The degree of freedom for $t$-distribution if given by:
- conservative estimate: $\min(n_1,n_2)-1$
- Welch and Satterthwaite approximation: use GC
Conditions:
- Random: SRS
- Normality: population distributions have similar shapes and the data have no strong outliers
- Independence: both samples are independent from each other and respective population size is at least $10$ times respective sample sizes
For two-sample proportion, the z-score is $z=\frac{\hat p_1 - \hat p_2}{\sqrt{\frac{\hat p_1 (1- \hat p_1)}{n_1} + \frac{\hat p_2 (1- \hat p_2)}{n_2}}}$
To test $H_0 : p_1 = p_2$, it is a bit different. First, we calculate $\hat p_c = \frac{X_1+X_2}{n_1+n_2}$ as the weighted average of $\hat p_1$ and $\hat p_2$. Then, the z-score is $z=\frac{\hat p_1 - \hat p_2}{\sqrt{\hat p_c (1- \hat p_c)(\frac{1}{n_1}+\frac{1}{n_2})}}$
Regrssion Analysis
Conditions:
- Linear: scatterplot is roughly linear, check to see that residuals are roughly centered
- Independent: population size is at least $10$ times larger than sample size
- Normal: check that plot of residuals is approximately normal, no clear skewness
- Equal Variance: the variance of residual plot should be roughly the same for each $x$-value
- Random: SRS
The regression line is represented by $\hat y_i = \alpha + \beta x_i$. $\alpha$ is known as the $y$-intercept and $\beta$ is known as the slope.
The residual is denoted by $r_i = y_i - \hat y_i$.
This is a computer printout between hours a student study and their caffeine intake in mg.

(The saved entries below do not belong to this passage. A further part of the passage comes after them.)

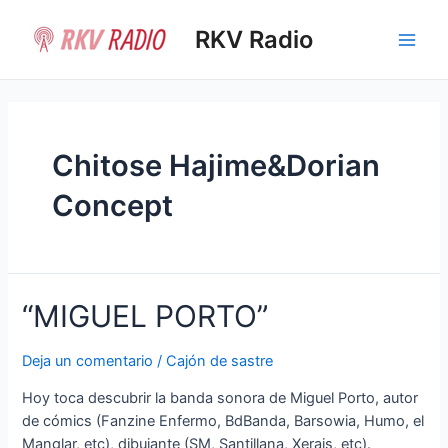
Ir
al
RKV Radio
Main
contenido
Men
Chitose Hajime&Dorian
Concept
“MIGUEL PORTO”
Deja un comentario
/
Cajón de sastre
Hoy toca descubrir la banda sonora de Miguel Porto, autor
de cómics (Fanzine Enfermo, BdBanda, Barsowia, Humo, el
Manglar, etc), dibujante (SM, Santillana, Xerais, etc).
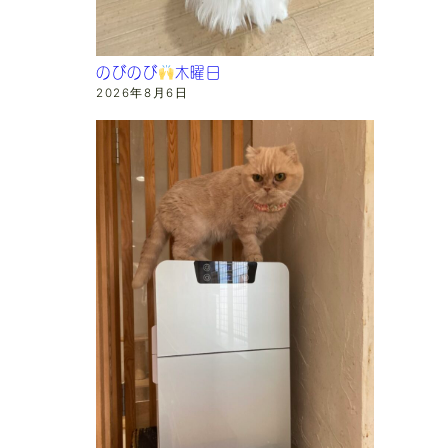
のびのび
木曜日
2026年8月6日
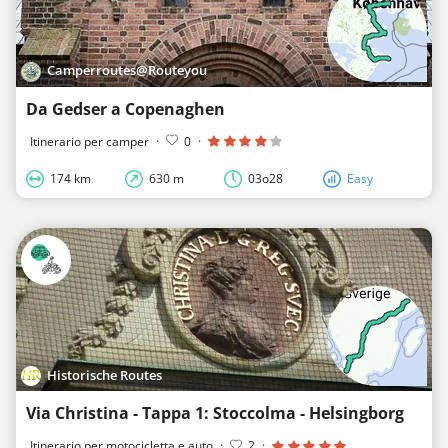
Camperroutes@Routeyou
Da Gedser a Copenaghen
Itinerario per camper
·
0
·
174 km
630 m
03o28
Easy
Historische Routes
Via Christina - Tappa 1: Stoccolma - Helsingborg
Itinerario per motocicletta e auto
·
2
·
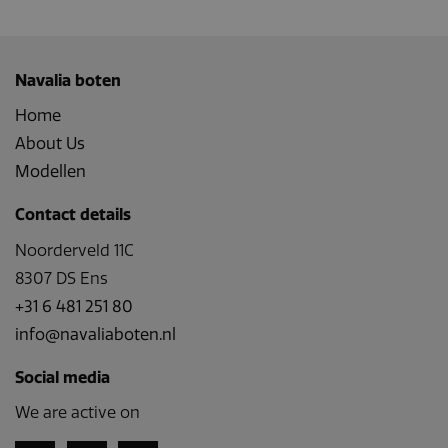
Navalia boten
Home
About Us
Modellen
Contact details
Noorderveld 11C
8307 DS Ens
+31 6 481 251 80
info@navaliaboten.nl
Social media
We are active on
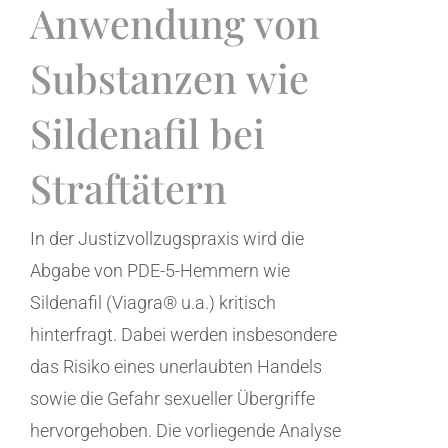
Anwendung von
Substanzen wie
Sildenafil bei
Straftätern
In der Justizvollzugspraxis wird die
Abgabe von PDE-5-Hemmern wie
Sildenafil (Viagra® u.a.) kritisch
hinterfragt. Dabei werden insbesondere
das Risiko eines unerlaubten Handels
sowie die Gefahr sexueller Übergriffe
hervorgehoben. Die vorliegende Analyse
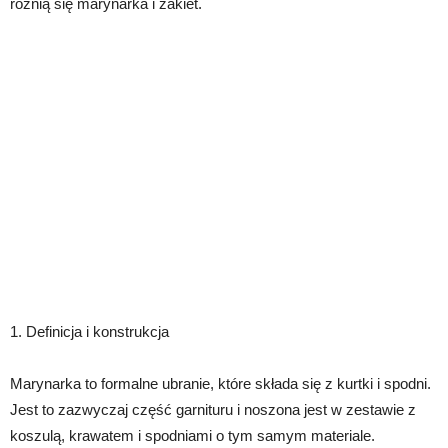
różnią się marynarka i żakiet.
1. Definicja i konstrukcja
Marynarka to formalne ubranie, które składa się z kurtki i spodni.
Jest to zazwyczaj część garnituru i noszona jest w zestawie z
koszulą, krawatem i spodniami o tym samym materiale.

- The regression line is $\hat y = v_1 + b \cdot v_2$
- When caffine intake intake is $0$ mg, the study time is predicted to be $v_1$ hours
- For every $1$ mg in caffeine, the study time is predicted to increase by $v_2$ hours
- The confidence interval of the slope of the true regression line is given by $v_2 \pm t^* v_3$, where $t^*$ is the critical value of the $t(n-2)$ density curve
- The P-value given as $v_4$ is for the hypothesis hypothesis $H_0 : \beta =0$
- $v_5$ is the standard deviation of the residuals, which measures the size of the typical prediction error in the residuals
- $v_6$ is the percentage of variation in the values of $y$ that is explained by the regression line
Chi Squared Test
Suppose a distribution has $k$ discrete outcomes.
Conditions:
- Random: SRS
- Independent: population size is at least $10$ times larger than sample size
- Large sample size: all the expected counts are at least $5$
The chi-squared test statistic is $X^2 = \sum \frac{(O-E)^2}{E}$, where $O$ is the observed count and $E$ is the expected count.
Then $X^2$ is approximate a $\chi^2$ distribution with $k-1$ degrees of freedom.
$H_0$: the actual population proportions are equal to the hypothesized proportions
$H_a$: at least one of the actual population proportions differ from the hypothesized proportions
The p-value is $P(\chi^2 > X^2)$.
If we have $r$ objects and each object has $c$ different discrete outcomes, we can do a test for homogeneity of populations. Everything is same as above except that we have $(r-1)(c-1)$ degrees of freedom.